:: Reading passage ::

# Audi RS3



## Revolver1966 (Mar 30, 2014)

First drive by Evo

http://youtu.be/9fCpMMURclE

Looking good









































































The info about different software for the TT/RS Haldex 5 software means the potential for S3 mods is huge.


----------



## BGR (Jul 23, 2014)

I don't understand the steering wheel. Why have the portion you are holding when driving aggressively be the portion without the alcantara?


----------



## Revolver1966 (Mar 30, 2014)

It makes sense after looking at the Mk6 GTI wheel. While it has perforated leather and not alcantara, it's for the same purpose (grip) and has the same downside (gets dirtier easier). The bottom of the wheel works well driving fast but the majority of your day (and dirt) will be happier using the sides.


----------



## BGR (Jul 23, 2014)

Why would you use the bottom of the wheel for driving fast?

:::

■ Check your understanding
(a) Repeat the part of the Audi RS3 thread from "It makes sense" to "using the sides.".
(b) Condense the paragraph in the Audi RS3 thread that begins "It makes sense after looking at the Mk6 GTI wheel" into a shorter version that keeps its main facts.
Use only the Audi RS3 thread.

:: Given material ::

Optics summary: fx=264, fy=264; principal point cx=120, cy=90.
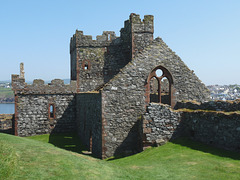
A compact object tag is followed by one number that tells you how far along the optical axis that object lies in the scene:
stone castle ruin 15.66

:::

■ Results for each task
(a)
It makes sense after looking at the Mk6 GTI wheel. While it has perforated leather and not alcantara, it's for the same purpose (grip) and has the same downside (gets dirtier easier). The bottom of the wheel works well driving fast but the majority of your day (and dirt) will be happier using the sides.

(b) The Mk6 GTI wheel explains the design. Its perforated leather, though not alcantara, serves the same purpose (grip) and has the same drawback (it gets dirty more easily). The bottom of the wheel works well for fast driving, while the sides suit most daily driving and take most of the dirt.